New supervisors Breed and Yee help create a less predictable board
That was where Yee developed his deep appreciation for the role that small, neighborhood-serving businesses play in San Francisco. In an era before credit cards, he would offer credit lines to local customers struggling to make ends meet; that experience showed him how stores like his family's were essential parts of the city's social and economic fabric.
"That's why I value small businesses," Yee said, calling that his top focus as a supervisor. "They're going to have a bigger voice now."
Yee draws a clear distinction between the interests of small business and that of the larger corporations that dominate the powerful San Francisco Chamber of Commerce. Asked where he might have placed on the Chamber's recent scorecard ranking supervisors' votes — where Yee's predecessor, Sean Elsbernd, got the highest marks — Yee said, "Probably not on their A list. They are just one entity in San Francisco and I'm not going to be judged just by them."

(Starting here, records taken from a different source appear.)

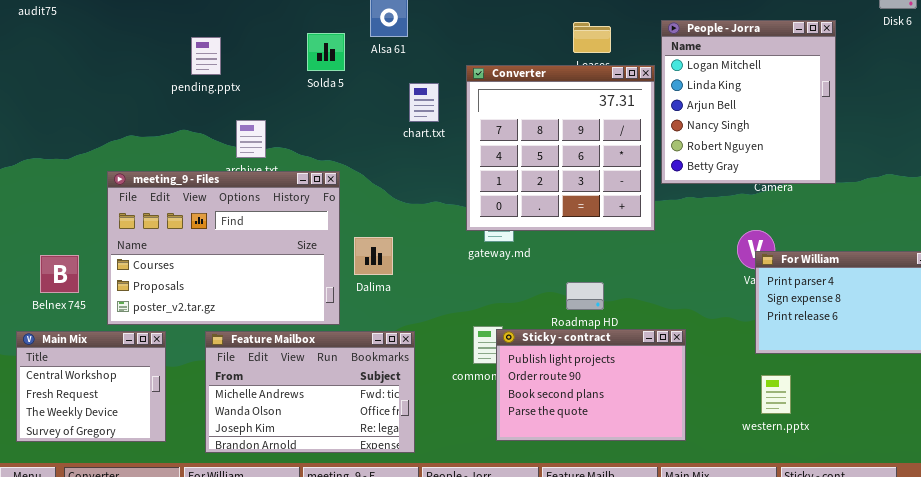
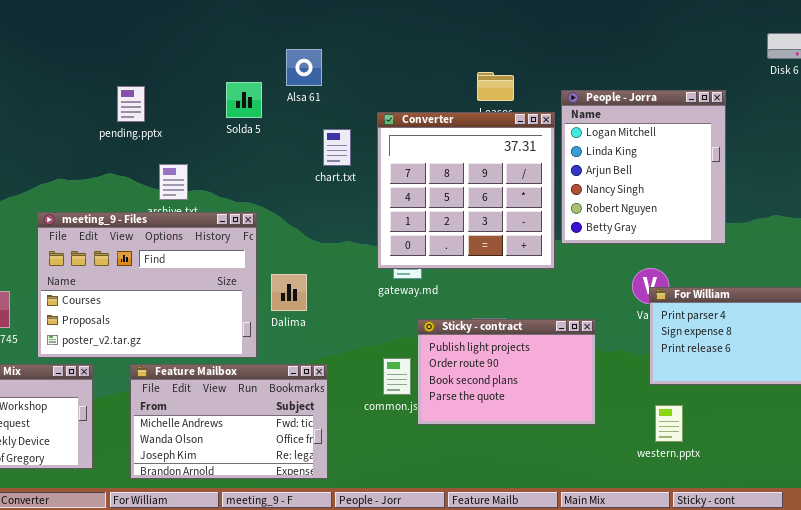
People - Jorra: [661,20,836,184] -> [561,90,726,244], moved
Sticky - contract: [496,329,686,441] -> [417,319,596,425], moved

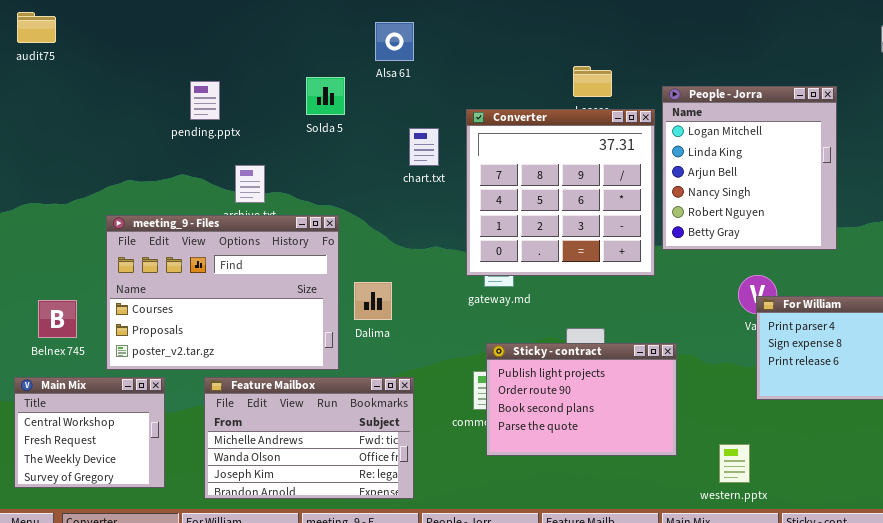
Alsa 61: [286,49,322,86] -> [375,22,414,61], moved
Sticky - contract: [417,319,596,425] -> [486,343,677,456], moved
western.pptx: [655,405,683,442] -> [719,444,750,483], moved

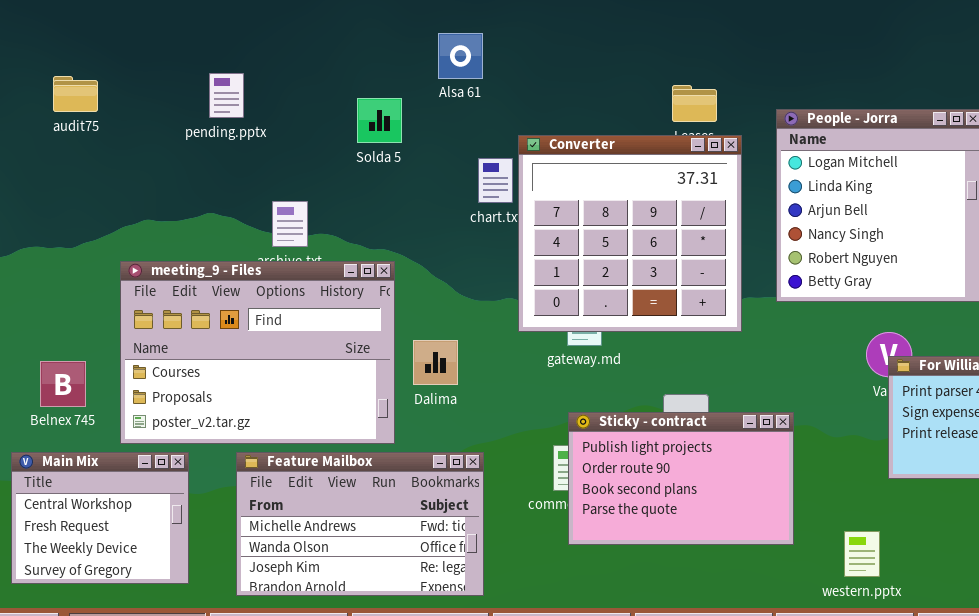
audit75: [17,12,56,43] -> [53,76,98,112], moved
pending.pptx: [190,81,220,120] -> [209,73,244,118], moved
Converter: [466,109,655,276] -> [518,135,742,332], moved

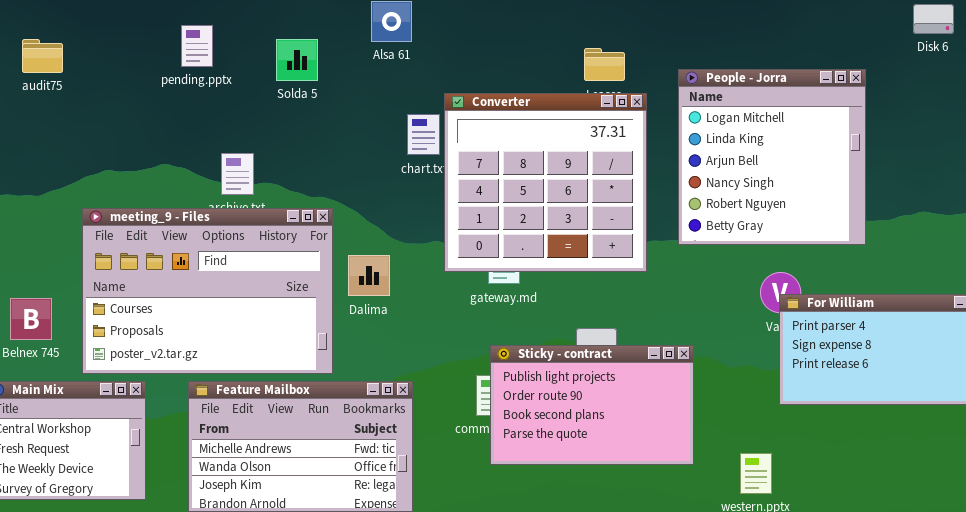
pending.pptx: [209,73,244,118] -> [181,25,213,67], moved
Solda 5: [357,98,402,143] -> [276,39,318,81], moved
Dalima: [413,340,458,385] -> [348,255,390,296], moved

At 63 years old, Yee is by far the oldest member of the youngest Board of Supervisors in recent memory, while Breed, at 38, is closer to the current average. Yee hopes his age and experience will help him forge compromises among all the supervisors.
"People draw their lines, but I try to listen to people and see where their lines are," Yee said. "It's a balancing act, but at the same time, there's things I've been working on all my life, like education and safety net issues, and this district does care about those things. At the same time, they care about their homes. Are these issues in conflict? I don't think they have to be."